阅读摘录
________________
GET /test/user/_search
{
"query":{
 "bool": {
   "must": [
     {
       "match": {
         "name": "王"
       }}],
   "filter": [         #过滤
     {
       "range": {      #范围
         "age": {      #指定年龄字段
           "gte": 10,  #大于等于10岁  gt->大于
           "lte": 20   #小于等于20岁  lt->小于
         }}}]}}}

**方式六:精确查询 ** term

image-20210312001840213
#如果通过mapping定义了字段的数据类型,定义为text数据类型的字段支持分词查询,定义为keyword数据类型的字段不支持分词查询
GET /test/user/_search  
{                        
"query":{   		    
 "term": {      #term对于keyword数据类型的字段,不会分词(为王和刚),直接查询(王刚)匹配的文档
   "name":"王刚"		
 }}}

方式七:多个值匹配精确查询

POST /test/_search
{
  "query": {
    "bool": {
      "should": [
        {
          "term": {
            "age": 22
          }
        },
         {
          "term": {			#精确匹配多个值的查询
            "age": 23
          }}] }}}
image-20210314171941377

高亮查询!

GET /test/user/_search
{
  "query":{
    "match": {
      "name": "王"
________________
练习任务
1. 把摘录中以“#如果通过mapping定义了字段的数据类型”开头的那一段改写成简短的条目清单，保留其主要事实。
2. 请逐字照抄列表中的若干行：从含有“scientific name: Phyciodes tharos”的那一行开始，一直抄到列表的最后一行，首尾两行都要包括在内。
上面的摘录和下面的列表毫无关联，是两份各自独立的材料。
________________
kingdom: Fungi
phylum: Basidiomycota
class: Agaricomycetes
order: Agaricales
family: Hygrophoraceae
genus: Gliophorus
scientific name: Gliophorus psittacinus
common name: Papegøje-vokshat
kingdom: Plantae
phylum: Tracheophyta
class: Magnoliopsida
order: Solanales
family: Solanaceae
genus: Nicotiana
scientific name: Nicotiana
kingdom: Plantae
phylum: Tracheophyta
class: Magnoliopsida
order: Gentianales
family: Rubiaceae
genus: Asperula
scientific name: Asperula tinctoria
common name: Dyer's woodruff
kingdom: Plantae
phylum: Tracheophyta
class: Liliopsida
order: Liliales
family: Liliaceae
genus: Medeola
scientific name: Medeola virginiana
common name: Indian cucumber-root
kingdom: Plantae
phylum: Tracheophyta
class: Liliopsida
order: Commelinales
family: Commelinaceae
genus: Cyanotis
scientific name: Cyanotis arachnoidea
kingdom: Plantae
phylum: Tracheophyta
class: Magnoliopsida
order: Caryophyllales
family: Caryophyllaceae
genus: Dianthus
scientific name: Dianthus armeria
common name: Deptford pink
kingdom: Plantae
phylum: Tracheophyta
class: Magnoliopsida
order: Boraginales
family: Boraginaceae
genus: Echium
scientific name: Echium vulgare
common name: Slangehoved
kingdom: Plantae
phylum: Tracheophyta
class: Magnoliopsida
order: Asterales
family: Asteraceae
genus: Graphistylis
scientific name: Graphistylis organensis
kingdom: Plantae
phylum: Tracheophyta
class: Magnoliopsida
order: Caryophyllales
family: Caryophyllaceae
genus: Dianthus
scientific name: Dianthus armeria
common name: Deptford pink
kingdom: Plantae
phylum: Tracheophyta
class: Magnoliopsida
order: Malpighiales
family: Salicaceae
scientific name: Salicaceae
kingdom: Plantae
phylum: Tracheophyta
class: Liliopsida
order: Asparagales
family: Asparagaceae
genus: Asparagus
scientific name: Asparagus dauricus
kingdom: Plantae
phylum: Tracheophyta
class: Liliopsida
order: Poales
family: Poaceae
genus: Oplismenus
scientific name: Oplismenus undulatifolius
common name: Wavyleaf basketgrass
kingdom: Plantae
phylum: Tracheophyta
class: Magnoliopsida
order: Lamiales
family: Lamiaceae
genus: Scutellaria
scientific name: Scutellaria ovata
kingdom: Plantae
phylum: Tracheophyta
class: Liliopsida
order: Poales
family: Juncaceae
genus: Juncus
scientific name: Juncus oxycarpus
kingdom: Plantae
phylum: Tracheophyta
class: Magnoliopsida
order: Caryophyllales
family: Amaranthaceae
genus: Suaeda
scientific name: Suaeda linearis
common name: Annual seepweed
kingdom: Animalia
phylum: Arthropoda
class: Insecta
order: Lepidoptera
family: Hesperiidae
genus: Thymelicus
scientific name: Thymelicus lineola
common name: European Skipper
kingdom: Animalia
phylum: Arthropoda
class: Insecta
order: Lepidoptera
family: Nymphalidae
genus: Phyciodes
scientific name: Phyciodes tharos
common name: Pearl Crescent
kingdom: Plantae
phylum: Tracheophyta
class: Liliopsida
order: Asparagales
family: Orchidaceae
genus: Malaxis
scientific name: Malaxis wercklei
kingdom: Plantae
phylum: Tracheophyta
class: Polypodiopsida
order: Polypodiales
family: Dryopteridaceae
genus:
________________
练习结果
1.
在已通过 mapping 定义字段数据类型的前提下：
- 定义为 text 类型的字段支持分词查询；
- 定义为 keyword 类型的字段不支持分词查询。

2.
scientific name: Phyciodes tharos
common name: Pearl Crescent
kingdom: Plantae
phylum: Tracheophyta
class: Liliopsida
order: Asparagales
family: Orchidaceae
genus: Malaxis
scientific name: Malaxis wercklei
kingdom: Plantae
phylum: Tracheophyta
class: Polypodiopsida
order: Polypodiales
family: Dryopteridaceae
genus:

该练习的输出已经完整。